* Opdrachten:
1. Beantwoord de volgende vragen met behulp van het fragment over luiheid.
(a) Van welk woord komt "vakantie" volgens het fragment, en wat betekent het daarom letterlijk?
(b) Hoeveel jaar geleden beschreef Gontsjarov zijn romanfiguur Oblomov?
(c) Naar welke twee dingen proberen goedwillende mensen Oblomov in de roman te laten gaan?
2. Herschrijf in het fragment over luiheid de alinea die begint met "Kleine kinderen mogen nog wel" in een kortere vorm, met behoud van de belangrijkste feiten.
3. Schrijf het fragment over luiheid verder, te beginnen na de laatste zin ervan.

-------- Fragment --------

Rosalie de Wildt
Lezing HKU op 28 oktober 2010
Als we over iemand zeggen dat hij of zij lui is dan bedoelen we dat meestal niet als een compliment.
“Ledigheid is des duivels oorkussen”,
predikt het Christendom al eeuwen.
Kleine kinderen mogen nog wel uren verdoen met wat wij vaak ‘niets’ noemen, zoals het intensief bestuderen van een mierenhoop of het languit liggen kijken naar de voorbijglijdende wolken. Zodra echter de schoolleeftijd aanbreekt vinden de grote mensen toch dat er geleidelijk aan een eind moet komen aan zinloos gelanterfanter en dus worden we druppelsgewijs aangespoord om te presteren en ons tempo op te voeren.
Om later als we groot zijn af en toe nog even terug te mogen vallen in onze blijkbaar natuurlijke staat, hebben we dan met elkaar het fenomeen vakantie uitgevonden, wat komt van vacant en dus letterlijk lege tijd betekent … tijd dus die meestal niet gevuld is met allerlei verplichtingen die ons nopen ons levensritme op te voeren.
Even op adem komen zeggen we dan, even opladen …
Oblomov
150 jaar geleden beschreef de Russische schrijver Gontsjarov zijn romanfiguur Oblomov, de bekendste vertegenwoordiger van de luiheid in de wereldliteratuur, als het volgt:
‘Zijn liggende houding kwam niet voort uit noodzaak, zoals bij een zieke of bij iemand die slapen wil, het was geen toeval, omdat hij vermoeid was, het was zijn normale houding’.
Als in de roman goedwillende mensen in zijn naaste omgeving Oblomov proberen over te halen van zijn bed op te staan en iets te gaan doen al was het maar naar feestjes of naar de opera te gaan, vindt hij dat allemaal teveel gedoe. Veel liever blijft hij gewoon lekker lui liggen en verklaart zijn voorkeur om niet onnodig op te staan met de woorden:
‘Als ik al die dingen moet gaan doen, wanneer moet ik dan lèven?’.

-------- Aangeleverde gegevens --------

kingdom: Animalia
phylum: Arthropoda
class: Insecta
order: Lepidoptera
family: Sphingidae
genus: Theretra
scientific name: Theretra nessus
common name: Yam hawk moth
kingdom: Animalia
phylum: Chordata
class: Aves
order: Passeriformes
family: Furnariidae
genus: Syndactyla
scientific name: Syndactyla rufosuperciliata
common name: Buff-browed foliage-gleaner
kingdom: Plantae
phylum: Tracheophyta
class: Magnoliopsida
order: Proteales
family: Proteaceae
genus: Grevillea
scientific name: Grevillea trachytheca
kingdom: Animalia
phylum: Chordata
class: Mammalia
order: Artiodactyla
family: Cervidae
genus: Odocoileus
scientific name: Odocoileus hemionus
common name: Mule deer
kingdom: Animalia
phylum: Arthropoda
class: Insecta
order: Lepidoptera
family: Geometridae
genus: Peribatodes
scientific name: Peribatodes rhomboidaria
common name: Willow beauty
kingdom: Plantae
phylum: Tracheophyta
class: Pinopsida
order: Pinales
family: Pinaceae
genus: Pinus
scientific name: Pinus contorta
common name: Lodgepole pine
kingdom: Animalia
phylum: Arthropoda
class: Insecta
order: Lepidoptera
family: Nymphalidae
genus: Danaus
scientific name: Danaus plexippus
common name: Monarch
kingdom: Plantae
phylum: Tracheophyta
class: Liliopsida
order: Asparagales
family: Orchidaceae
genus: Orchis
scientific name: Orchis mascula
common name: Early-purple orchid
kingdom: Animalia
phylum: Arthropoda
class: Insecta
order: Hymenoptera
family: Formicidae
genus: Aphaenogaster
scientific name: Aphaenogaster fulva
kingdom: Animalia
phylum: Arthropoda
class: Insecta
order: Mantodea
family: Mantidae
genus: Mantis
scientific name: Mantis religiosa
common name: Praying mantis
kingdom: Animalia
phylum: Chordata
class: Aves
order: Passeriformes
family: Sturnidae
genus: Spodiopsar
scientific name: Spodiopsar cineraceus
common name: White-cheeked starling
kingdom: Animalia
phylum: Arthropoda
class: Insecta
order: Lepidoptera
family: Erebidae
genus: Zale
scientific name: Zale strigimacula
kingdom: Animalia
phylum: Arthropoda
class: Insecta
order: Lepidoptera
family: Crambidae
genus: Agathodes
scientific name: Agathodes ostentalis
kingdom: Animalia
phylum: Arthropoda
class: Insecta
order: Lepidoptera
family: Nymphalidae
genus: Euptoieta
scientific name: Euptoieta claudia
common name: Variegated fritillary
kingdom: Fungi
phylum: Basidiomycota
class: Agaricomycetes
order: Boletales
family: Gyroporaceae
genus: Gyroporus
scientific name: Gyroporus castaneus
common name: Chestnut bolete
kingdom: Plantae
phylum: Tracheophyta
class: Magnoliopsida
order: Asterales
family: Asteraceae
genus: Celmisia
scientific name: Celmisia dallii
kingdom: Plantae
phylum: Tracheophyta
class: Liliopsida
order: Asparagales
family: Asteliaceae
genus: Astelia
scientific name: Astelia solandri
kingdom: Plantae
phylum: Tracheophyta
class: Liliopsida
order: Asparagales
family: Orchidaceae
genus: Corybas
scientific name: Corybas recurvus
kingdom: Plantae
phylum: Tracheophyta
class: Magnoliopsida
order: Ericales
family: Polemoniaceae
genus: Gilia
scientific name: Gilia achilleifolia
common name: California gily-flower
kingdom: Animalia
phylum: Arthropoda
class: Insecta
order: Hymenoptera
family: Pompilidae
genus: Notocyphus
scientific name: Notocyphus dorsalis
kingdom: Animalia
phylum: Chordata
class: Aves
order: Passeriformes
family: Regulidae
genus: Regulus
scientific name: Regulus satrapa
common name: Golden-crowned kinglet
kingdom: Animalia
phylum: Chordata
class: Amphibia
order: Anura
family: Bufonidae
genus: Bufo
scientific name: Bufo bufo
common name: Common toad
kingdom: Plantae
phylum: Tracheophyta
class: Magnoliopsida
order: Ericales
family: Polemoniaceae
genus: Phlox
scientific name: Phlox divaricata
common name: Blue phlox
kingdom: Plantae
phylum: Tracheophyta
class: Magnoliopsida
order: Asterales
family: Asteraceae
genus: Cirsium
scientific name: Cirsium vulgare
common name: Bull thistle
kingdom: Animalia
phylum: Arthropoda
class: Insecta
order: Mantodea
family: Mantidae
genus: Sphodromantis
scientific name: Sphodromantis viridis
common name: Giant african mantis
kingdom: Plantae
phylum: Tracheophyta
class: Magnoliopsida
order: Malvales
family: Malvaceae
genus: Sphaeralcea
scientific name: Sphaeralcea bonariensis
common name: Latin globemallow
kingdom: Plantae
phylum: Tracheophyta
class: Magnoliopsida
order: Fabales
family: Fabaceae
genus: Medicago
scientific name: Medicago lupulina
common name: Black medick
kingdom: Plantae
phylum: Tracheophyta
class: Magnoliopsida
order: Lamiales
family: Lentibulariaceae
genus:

--------

* Uitkomsten:
1.
(a) Het komt van "vacant" en betekent letterlijk lege tijd.
(b) 150 jaar geleden.
(c) Naar feestjes en naar de opera.

2. Kleine kinderen mogen nog urenlang "niets" doen, bijvoorbeeld een mierenhoop bestuderen of naar voorbijglijdende wolken kijken. Vanaf de schoolleeftijd vinden volwassenen dat dit zinloze gelanterfanter geleidelijk moet ophouden. Daarom worden we stap voor stap aangespoord om te presteren en ons tempo op te voeren.

3.
Vandaag wil ik de luiheid, die volgens Oblomov blijkbaar juist erg nauw met het leven verbonden is, eens in het zonnetje zetten en dat wil ik doen aan de hand van het gedachtegoed van de Franse filosoof Henri Bergson.
Bergson werd geboren in Parijs in 1859, werkte het grootste deel van zijn leven in Parijs en overleed daar ook nu bijna 70 jaar (anno 2024 ruim 80 jaar) geleden. Hij dacht zijn hele leven na over de tijd en wat tijd nu eigenlijk is. En daarbij kwam hij tot de grappige conclusie dat de luiheid die een kind nog mag hebben, luiheid in de betekenis van het volledig kunnen opgaan in wat zich op dat moment van het bestaan ook maar aandient, juist een erg positief vermogen is. Die soort luiheid, volgens Bergson de kunst van het een zijn met de tijd, gaat naar zijn idee hand in hand met creativiteit en inlevingsvermogen.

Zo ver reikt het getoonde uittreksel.